When I took Rand to her vet health check in Jan I noticed she had a lost a bit of weight. This is not unusual in an older cat, but nonetheless it raised the hairs on my little spidey-cat-mom-senses. I started to watch her more closely and over the next 2 months I noticed small but significant changes -> a little more physical activity (acting a bit more like a kitten), increased appetite & eating, increased thirst, a little more meowing at night. All these were minor and could be many things in an older cat, but sadly they were pointing ominously towards something we already had ample experience with.
When I took her to her first check in France and saw that her weight had dropped again, I did what I hoped I would never have to do. I asked the vet to check her T4 levels. An agonizing 20 minutes later we got the result. She was hyperthyroid. Again NOOOooooo!
So almost exactly 2 years after Taggart was diagnosed, Rand got the same diagnosis. Ugh!

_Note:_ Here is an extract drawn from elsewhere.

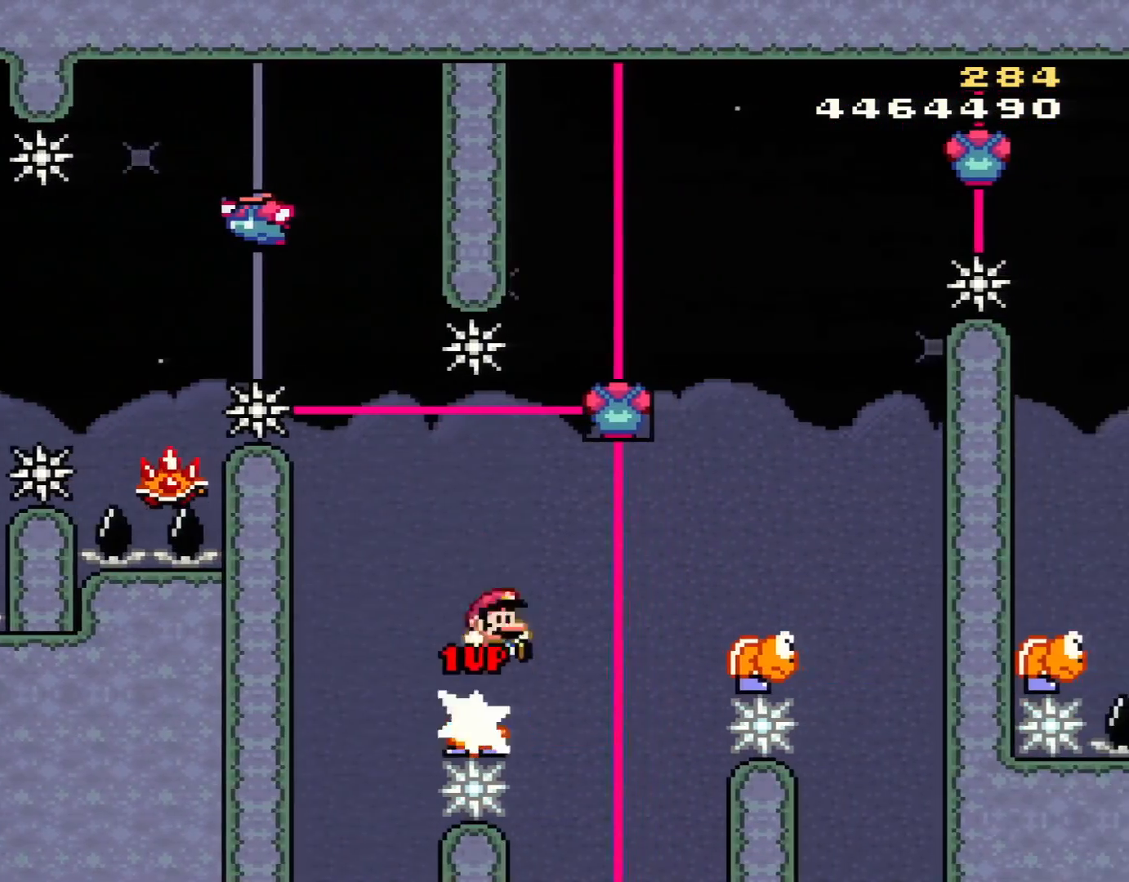
{"buttons": ["X"], "events": [[34, "DPAD_RIGHT", "up"], [101, "DPAD_RIGHT", "down"], [184, "A", "down"], [184, "DPAD_RIGHT", "up"], [184, "X", "down"], [184, "Y", "up"], [217, "B", "up"], [217, "DPAD_LEFT", "down"], [251, "DPAD_LEFT", "up"], [251, "DPAD_UP", "down"], [284, "DPAD_RIGHT", "down"], [284, "DPAD_UP", "up"], [468, "DPAD_RIGHT", "up"], [501, "A", "up"]]}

I guess the good news in all this is that we know exactly what to do. For Polly we know what the rehab involves (I’ve already started leg exercises on her this week) and for Rand we know what the treatment plan is (she started her Felimazole pills earlier this week and will get rechecked in 3 weeks to see how the T4 & kidneys are doing. If all is well, we’ll be seeking out I-131 treatment). Of course just like Polly’s (maybe) surgery we’re in the same dilemma for Rand’s treatment. We knew THE GUY for I-131 in the USA, but we didn’t know anyone on this side of the pond. This is the sucky side of an internationally nomadic life, and we’re getting that lesson early on.
Lots of uncertainty ahead, but I’ll let you know how it all goes. C’est la vie, right?